# Aufgabenstellung:
Benenne in den Datensätzen „label“ in „name“ um und gib dazu die Zeilen erneut aus, beginnend mit der Zeile mit „Is this an area“ und weiter bis einschließlich der Zeile mit „What is the“, sonst unverändert. Die Bilder lässt du dabei weg.

# Daten:
☆ ☆ ☆ ☆ ☆ ☆ ☆

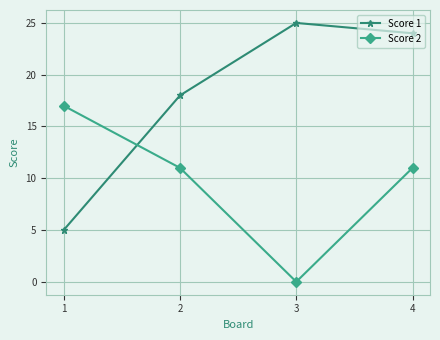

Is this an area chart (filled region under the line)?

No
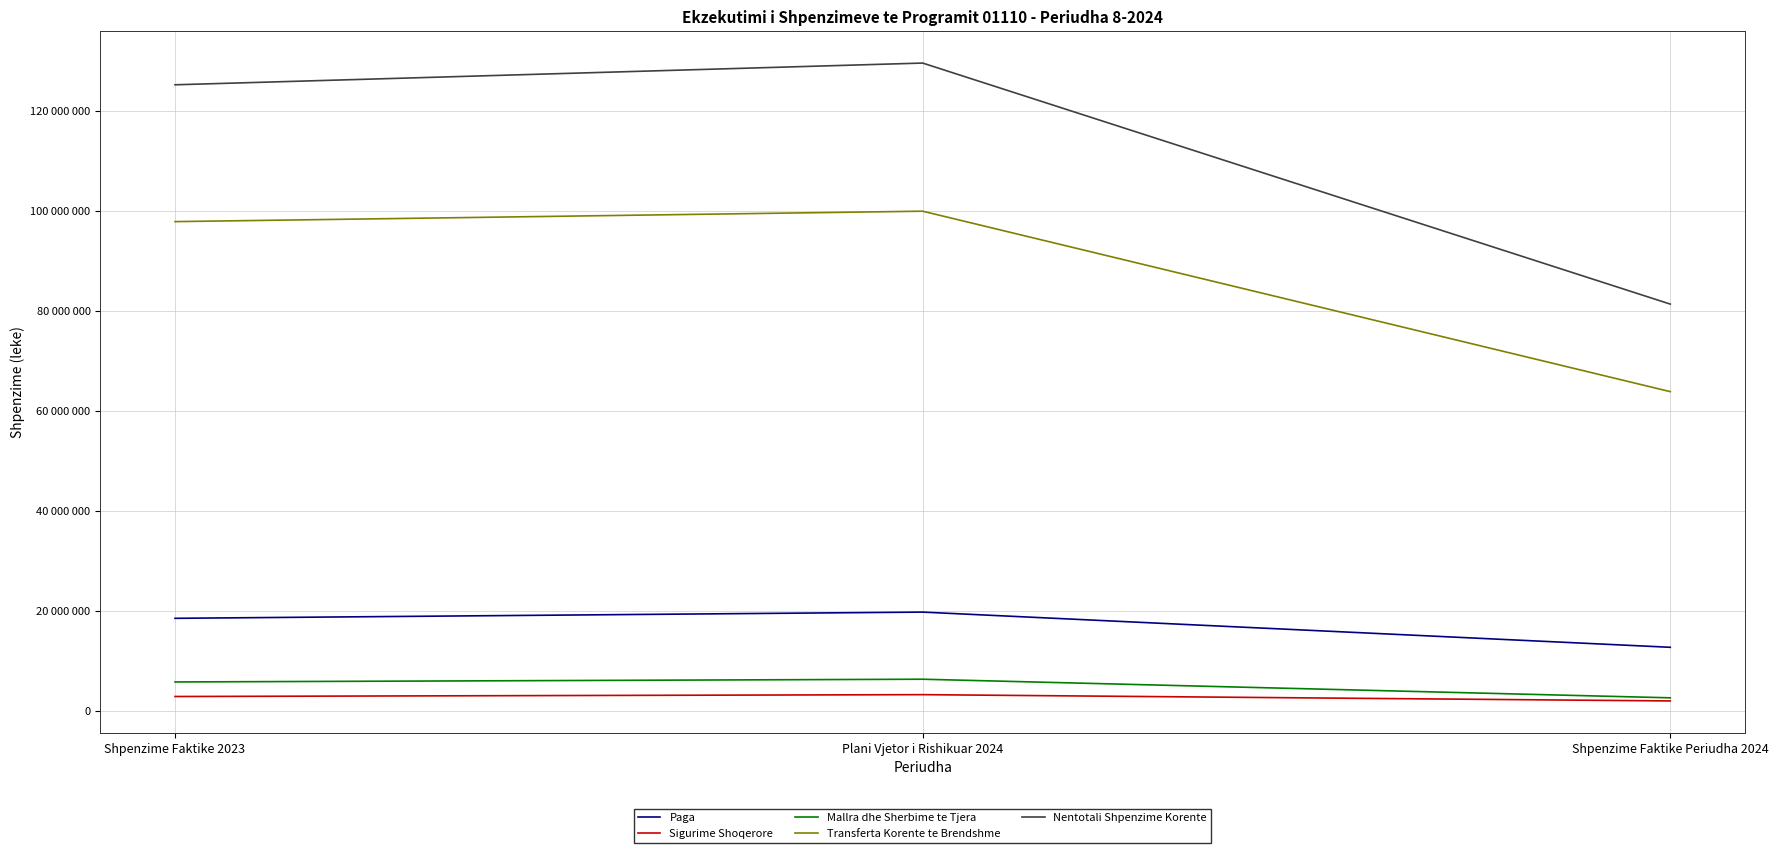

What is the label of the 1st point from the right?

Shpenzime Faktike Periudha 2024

☆ ☆ ☆ ☆ ☆ ☆ ☆

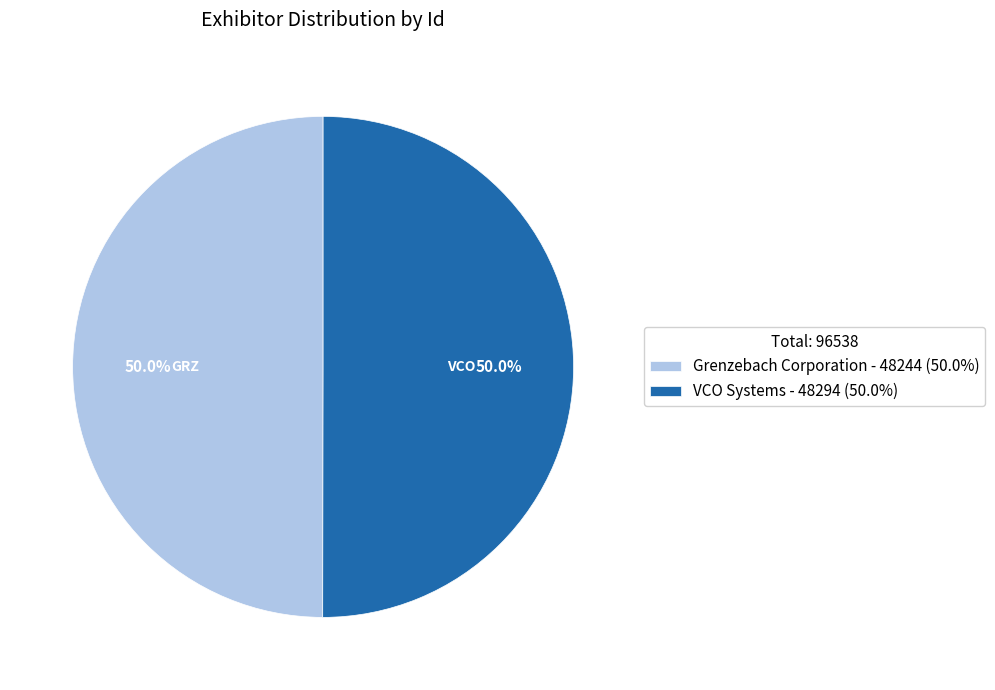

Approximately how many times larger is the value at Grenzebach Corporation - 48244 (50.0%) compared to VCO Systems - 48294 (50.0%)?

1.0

☆ ☆ ☆ ☆ ☆ ☆ ☆

# Gelöste Aufgabe:
Is this an area chart (filled region under the line)?

No

What is the name of the 1st point from the right?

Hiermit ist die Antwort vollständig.